Required work. Rewrite every line of text from the rows below as a Markdown table with two columns, "Line No." and "Text", skipping blank lines and leaving the pictures out.

########

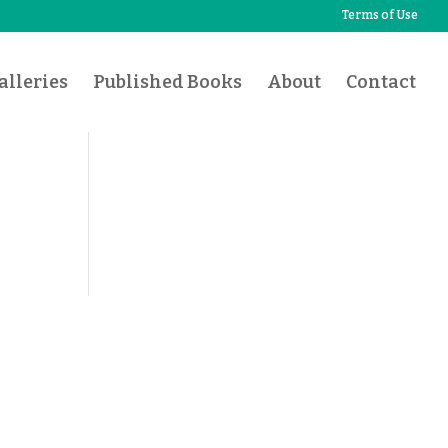
Terms of Use
lleries
Published Books
About
Contact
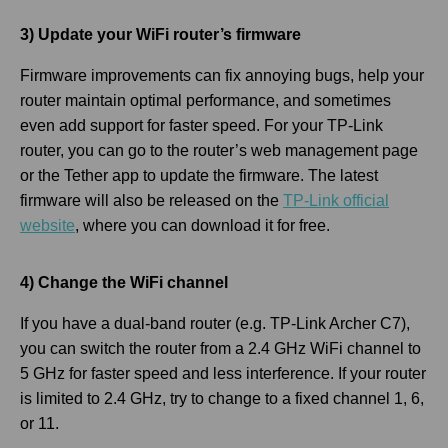
3) Update your WiFi router’s firmware
Firmware improvements can fix annoying bugs, help your
router maintain optimal performance, and sometimes
even add support for faster speed. For your TP-Link
router, you can go to the router’s web management page
or the Tether app to update the firmware. The latest
firmware will also be released on the
TP-Link official
website
, where you can download it for free.
4) Change the WiFi channel
If you have a dual-band router (e.g. TP-Link Archer C7),
you can switch the router from a 2.4 GHz WiFi channel to
5 GHz for faster speed and less interference. If your router
is limited to 2.4 GHz, try to change to a fixed channel 1, 6,
or 11.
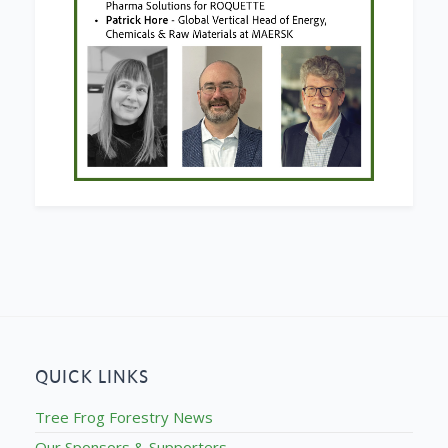
QUICK LINKS
Tree Frog Forestry News
Our Sponsors & Supporters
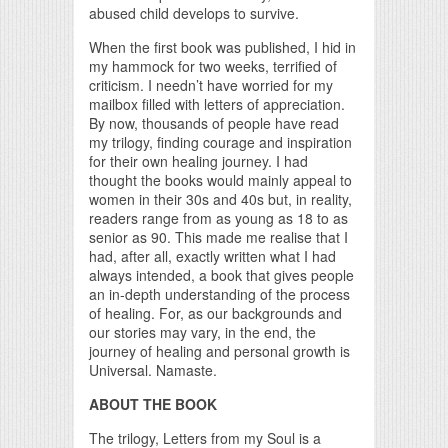
abused child develops to survive.
When the first book was published, I hid in
my hammock for two weeks, terrified of
criticism. I needn’t have worried for my
mailbox filled with letters of appreciation.
By now, thousands of people have read
my trilogy, finding courage and inspiration
for their own healing journey. I had
thought the books would mainly appeal to
women in their 30s and 40s but, in reality,
readers range from as young as 18 to as
senior as 90. This made me realise that I
had, after all, exactly written what I had
always intended, a book that gives people
an in-depth understanding of the process
of healing. For, as our backgrounds and
our stories may vary, in the end, the
journey of healing and personal growth is
Universal. Namaste.
ABOUT THE BOOK
The trilogy, Letters from my Soul is a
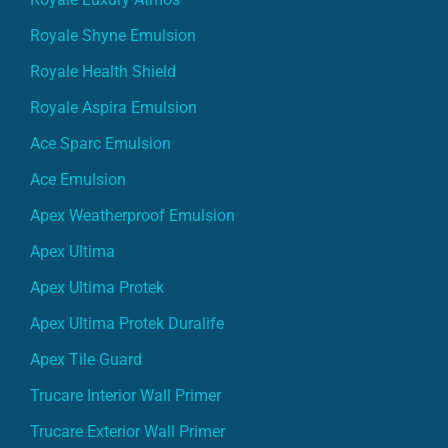
Royale Shyne Emulsion
Royale Health Shield
Royale Aspira Emulsion
Ace Sparc Emulsion
Ace Emulsion
Apex Weatherproof Emulsion
Apex Ultima
Apex Ultima Protek
Apex Ultima Protek Duralife
Apex Tile Guard
Trucare Interior Wall Primer
Trucare Exterior Wall Primer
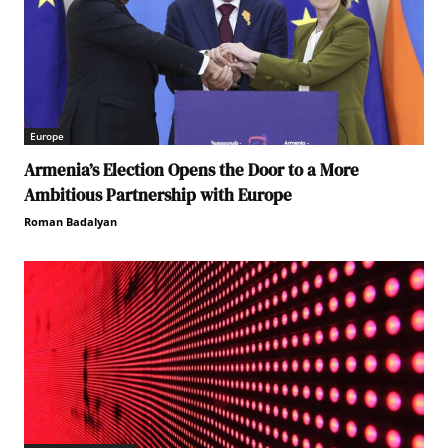
Europe
Armenia’s Election Opens the Door to a More
Ambitious Partnership with Europe
Roman Badalyan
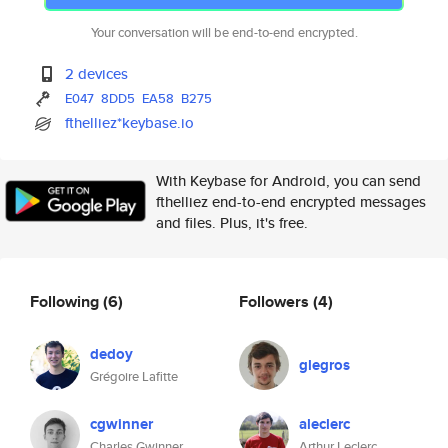
Your conversation will be end-to-end encrypted.
2 devices
E047
8DD5
EA58
B275
fthelliez*keybase.io
With Keybase for Android, you can send
fthelliez end-to-end encrypted messages
and files. Plus, it's free.
Following
(6)
Followers
(4)
dedoy
glegros
Grégoire Lafitte
cgwinner
aleclerc
Charles Gwinner
Arthur Leclerc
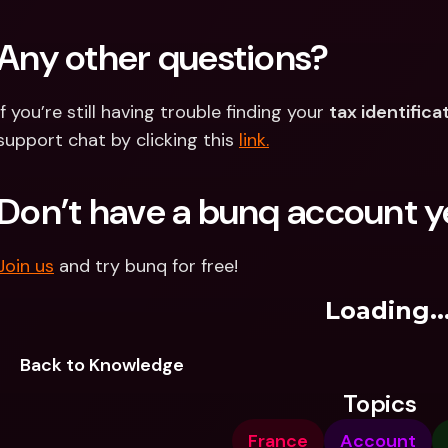
Any other questions?
If you’re still having trouble finding your 
tax identific
support chat by clicking this 
link.
Don’t have a bunq account y
Join us
 and try bunq for free!
Loading..
Back to Knowledge
Topics
France
Account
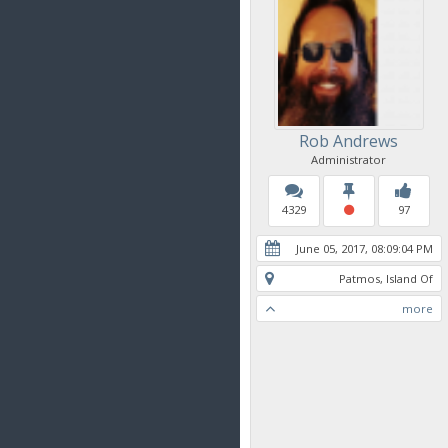
Rob Andrews
Administrator
4329
97
June 05, 2017, 08:09:04 PM
Patmos, Island Of
more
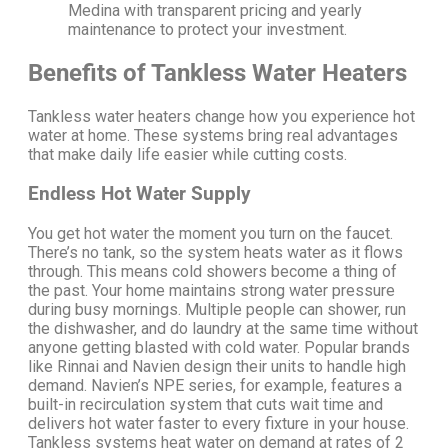
Medina with transparent pricing and yearly
maintenance to protect your investment.
Benefits of Tankless Water Heaters
Tankless water heaters change how you experience hot
water at home. These systems bring real advantages
that make daily life easier while cutting costs.
Endless Hot Water Supply
You get hot water the moment you turn on the faucet.
There’s no tank, so the system heats water as it flows
through.
This means cold showers become a thing of
the past.
Your home maintains strong water pressure
during busy mornings. Multiple people can shower, run
the dishwasher, and do laundry at the same time without
anyone getting blasted with cold water.
Popular brands
like Rinnai and Navien design their units to handle high
demand. Navien’s NPE series, for example, features a
built-in recirculation system that cuts wait time and
delivers hot water faster to every fixture in your house.
Tankless systems heat water on demand at rates of 2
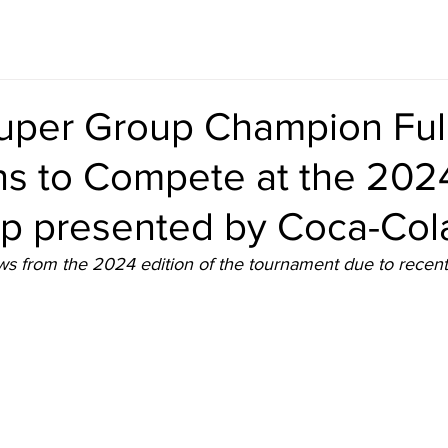
uper Group Champion Fu
ns to Compete at the 202
up presented by Coca-Col
s from the 2024 edition of the tournament due to recent f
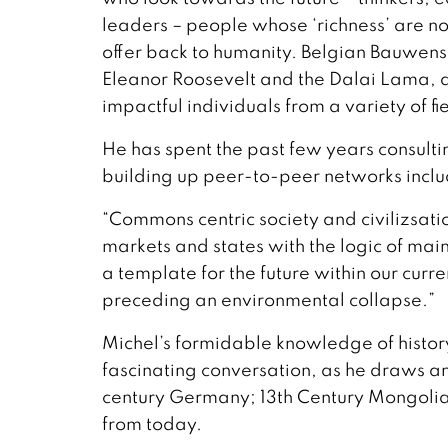
leaders – people whose ‘richness’ are no
offer back to humanity. Belgian Bauwens
Eleanor Roosevelt and the Dalai Lama, a
impactful individuals from a variety of fi
He has spent the past few years consulti
building up peer-to-peer networks incl
“Commons centric society and civilizsat
markets and states with the logic of mai
a template for the future within our curr
preceding an environmental collapse.”
Michel’s formidable knowledge of histor
fascinating conversation, as he draws a
century Germany; 13th Century Mongolia
from today.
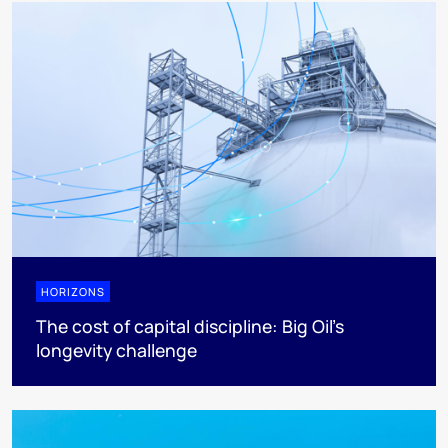
HORIZONS
The cost of capital discipline: Big Oil's
longevity challenge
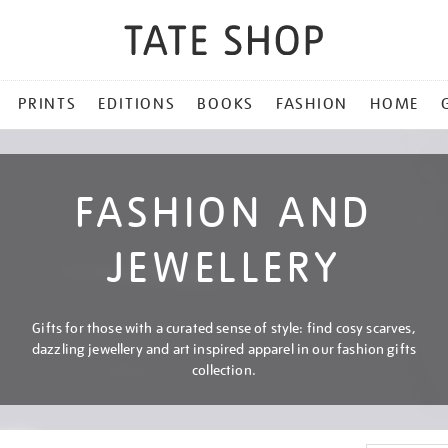
PRINTS
EDITIONS
BOOKS
FASHION
HOME
FASHION AND
JEWELLERY
Gifts for those with a curated sense of style: find cosy scarves,
dazzling jewellery and art inspired apparel in our fashion gifts
collection.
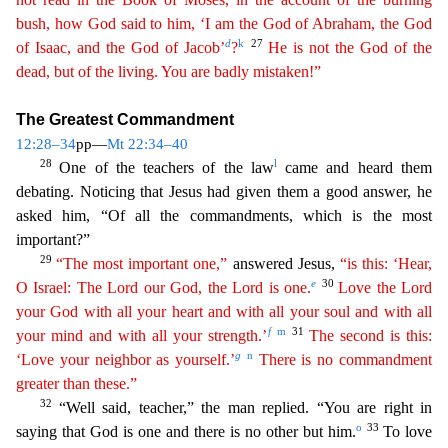
bush
, how God said to him, ‘I am the God of Abraham, the God
d
k
27
of Isaac, and the God of Jacob’
?
He is not the God of the
dead, but of the living. You are badly mistaken!”
The Greatest Commandm
ent
12:28–34
pp—
Mt 22:34–40
28
l
One of the teachers of the law
came and heard them
debating. Noticing that Jesus had given them a good answer, he
asked him, “Of all the commandments, which is the mos
t
important?”
29
“The most important one,”
answered Jesus,
“is this: ‘Hear,
e
30
O Israel: The Lord our God, the Lord is one.
Love the Lord
your God with all your heart and with all your soul and
w
ith
all
f
m
31
your mind and with all your strength.’
The second is this:
g
n
‘Love your neighbor as yourself.’
There is no commandment
greater than these.”
32
“Well said, teacher,” the man repli
ed. “You are right in
o
33
saying that God is one and there is no other but him.
To love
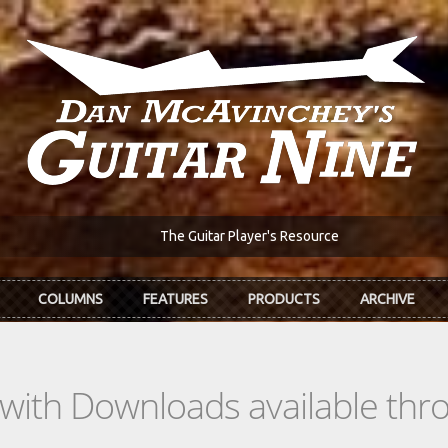
The Guitar Player's Resource
COLUMNS
FEATURES
PRODUCTS
ARCHIVE
s with Downloads available th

########

The completed task.
| Line No. | Text |
|---|---|
| 1 | Terms of Use |
| 2 | lleries |
| 3 | Published Books |
| 4 | About |
| 5 | Contact |
| 6 | 3) Update your WiFi router’s firmware |
| 7 | Firmware improvements can fix annoying bugs, help your |
| 8 | router maintain optimal performance, and sometimes |
| 9 | even add support for faster speed. For your TP-Link |
| 10 | router, you can go to the router’s web management page |
| 11 | or the Tether app to update the firmware. The latest |
| 12 | firmware will also be released on the |
| 13 | TP-Link official |
| 14 | website |
| 15 | , where you can download it for free. |
| 16 | 4) Change the WiFi channel |
| 17 | If you have a dual-band router (e.g. TP-Link Archer C7), |
| 18 | you can switch the router from a 2.4 GHz WiFi channel to |
| 19 | 5 GHz for faster speed and less interference. If your router |
| 20 | is limited to 2.4 GHz, try to change to a fixed channel 1, 6, |
| 21 | or 11. |
| 22 | QUICK LINKS |
| 23 | Tree Frog Forestry News |
| 24 | Our Sponsors & Supporters |
| 25 | abused child develops to survive. |
| 26 | When the first book was published, I hid in |
| 27 | my hammock for two weeks, terrified of |
| 28 | criticism. I needn’t have worried for my |
| 29 | mailbox filled with letters of appreciation. |
| 30 | By now, thousands of people have read |
| 31 | my trilogy, finding courage and inspiration |
| 32 | for their own healing journey. I had |
| 33 | thought the books would mainly appeal to |
| 34 | women in their 30s and 40s but, in reality, |
| 35 | readers range from as young as 18 to as |
| 36 | senior as 90. This made me realise that I |
| 37 | had, after all, exactly written what I had |
| 38 | always intended, a book that gives people |
| 39 | an in-depth understanding of the process |
| 40 | of healing. For, as our backgrounds and |
| 41 | our stories may vary, in the end, the |
| 42 | journey of healing and personal growth is |
| 43 | Universal. Namaste. |
| 44 | ABOUT THE BOOK |
| 45 | The trilogy, Letters from my Soul is a |
| 46 | Royale Shyne Emulsion |
| 47 | Royale Health Shield |
| 48 | Royale Aspira Emulsion |
| 49 | Ace Sparc Emulsion |
| 50 | Ace Emulsion |
| 51 | Apex Weatherproof Emulsion |
| 52 | Apex Ultima |
| 53 | Apex Ultima Protek |
| 54 | Apex Ultima Protek Duralife |
| 55 | Apex Tile Guard |
| 56 | Trucare Interior Wall Primer |
| 57 | Trucare Exterior Wall Primer |
| 58 | Europe |
| 59 | Armenia’s Election Opens the Door to a More |
| 60 | Ambitious Partnership with Europe |
| 61 | Roman Badalyan |
| 62 | Your conversation will be end-to-end encrypted. |
| 63 | 2 devices |
| 64 | E047 |
| 65 | 8DD5 |
| 66 | EA58 |
| 67 | B275 |
| 68 | fthelliez*keybase.io |
| 69 | With Keybase for Android, you can send |
| 70 | fthelliez end-to-end encrypted messages |
| 71 | and files. Plus, it's free. |
| 72 | Following |
| 73 | (6) |
| 74 | Followers |
| 75 | (4) |
| 76 | dedoy |
| 77 | glegros |
| 78 | Grégoire Lafitte |
| 79 | cgwinner |
| 80 | aleclerc |
| 81 | Charles Gwinner |
| 82 | Arthur Leclerc |
| 83 | Any other questions? |
| 84 | If you’re still having trouble finding your  |
| 85 | tax identific |
| 86 | support chat by clicking this  |
| 87 | link. |
| 88 | Don’t have a bunq account y |
| 89 | Join us |
| 90 |  and try bunq for free! |
| 91 | Loading.. |
| 92 | Back to Knowledge |
| 93 | Topics |
| 94 | France |
| 95 | Account |
| 96 | Rob Andrews |
| 97 | Administrator |
| 98 | 4329 |
| 99 | 97 |
| 100 | June 05, 2017, 08:09:04 PM |
| 101 | Patmos, Island Of |
| 102 | more |
| 103 | Medina with transparent pricing and yearly |
| 104 | maintenance to protect your investment. |
| 105 | Benefits of Tankless Water Heaters |
| 106 | Tankless water heaters change how you experience hot |
| 107 | water at home. These systems bring real advantages |
| 108 | that make daily life easier while cutting costs. |
| 109 | Endless Hot Water Supply |
| 110 | You get hot water the moment you turn on the faucet. |
| 111 | There’s no tank, so the system heats water as it flows |
| 112 | through. |
| 113 | This means cold showers become a thing of |
| 114 | the past. |
| 115 | Your home maintains strong water pressure |
| 116 | during busy mornings. Multiple people can shower, run |
| 117 | the dishwasher, and do laundry at the same time without |
| 118 | anyone getting blasted with cold water. |
| 119 | Popular brands |
| 120 | like Rinnai and Navien design their units to handle high |
| 121 | demand. Navien’s NPE series, for example, features a |
| 122 | built-in recirculation system that cuts wait time and |
| 123 | delivers hot water faster to every fixture in your house. |
| 124 | Tankless systems heat water on demand at rates of 2 |
| 125 | uper Group Champion Fu |
| 126 | ns to Compete at the 202 |
| 127 | up presented by Coca-Col |
| 128 | s from the 2024 edition of the tournament due to recent f |
| 129 | leaders – people whose ‘richness’ are no |
| 130 | offer back to humanity. Belgian Bauwens |
| 131 | Eleanor Roosevelt and the Dalai Lama, a |
| 132 | impactful individuals from a variety of fi |
| 133 | He has spent the past few years consulti |
| 134 | building up peer-to-peer networks incl |
| 135 | “Commons centric society and civilizsat |
| 136 | markets and states with the logic of mai |
| 137 | a template for the future within our curr |
| 138 | preceding an environmental collapse.” |
| 139 | Michel’s formidable knowledge of histor |
| 140 | fascinating conversation, as he draws a |
| 141 | century Germany; 13th Century Mongolia |
| 142 | from today. |
| 143 | HORIZONS |
| 144 | The cost of capital discipline: Big Oil's |
| 145 | longevity challenge |
| 146 | PRINTS |
| 147 | EDITIONS |
| 148 | BOOKS |
| 149 | FASHION |
| 150 | HOME |
| 151 | FASHION AND |
| 152 | JEWELLERY |
| 153 | Gifts for those with a curated sense of style: find cosy scarves, |
| 154 | dazzling jewellery and art inspired apparel in our fashion gifts |
| 155 | collection. |
| 156 | bush |
| 157 | , how God said to him, ‘I am the God of Abraham, the God |
| 158 | d |
| 159 | k |
| 160 | 27 |
| 161 | of Isaac, and the God of Jacob’ |
| 162 | ? |
| 163 | He is not the God of the |
| 164 | dead, but of the living. You are badly mistaken!” |
| 165 | The Greatest Commandm |
| 166 | ent |
| 167 | 12:28–34 |
| 168 | pp— |
| 169 | Mt 22:34–40 |
| 170 | 28 |
| 171 | l |
| 172 | One of the teachers of the law |
| 173 | came and heard them |
| 174 | debating. Noticing that Jesus had given them a good answer, he |
| 175 | asked him, “Of all the commandments, which is the mos |
| 176 | t |
| 177 | important?” |
| 178 | 29 |
| 179 | “The most important one,” |
| 180 | answered Jesus, |
| 181 | “is this: ‘Hear, |
| 182 | e |
| 183 | 30 |
| 184 | O Israel: The Lord our God, the Lord is one. |
| 185 | Love the Lord |
| 186 | your God with all your heart and with all your soul and |
| 187 | w |
| 188 | ith |
| 189 | all |
| 190 | f |
| 191 | m |
| 192 | 31 |
| 193 | your mind and with all your strength.’ |
| 194 | The second is this: |
| 195 | g |
| 196 | n |
| 197 | ‘Love your neighbor as yourself.’ |
| 198 | There is no commandment |
| 199 | greater than these.” |
| 200 | 32 |
| 201 | “Well said, teacher,” the man repli |
| 202 | ed. “You are right in |
| 203 | o |
| 204 | 33 |
| 205 | saying that God is one and there is no other but him. |
| 206 | To love |
| 207 | The Guitar Player's Resource |
| 208 | COLUMNS |
| 209 | FEATURES |
| 210 | PRODUCTS |
| 211 | ARCHIVE |
| 212 | s with Downloads available th |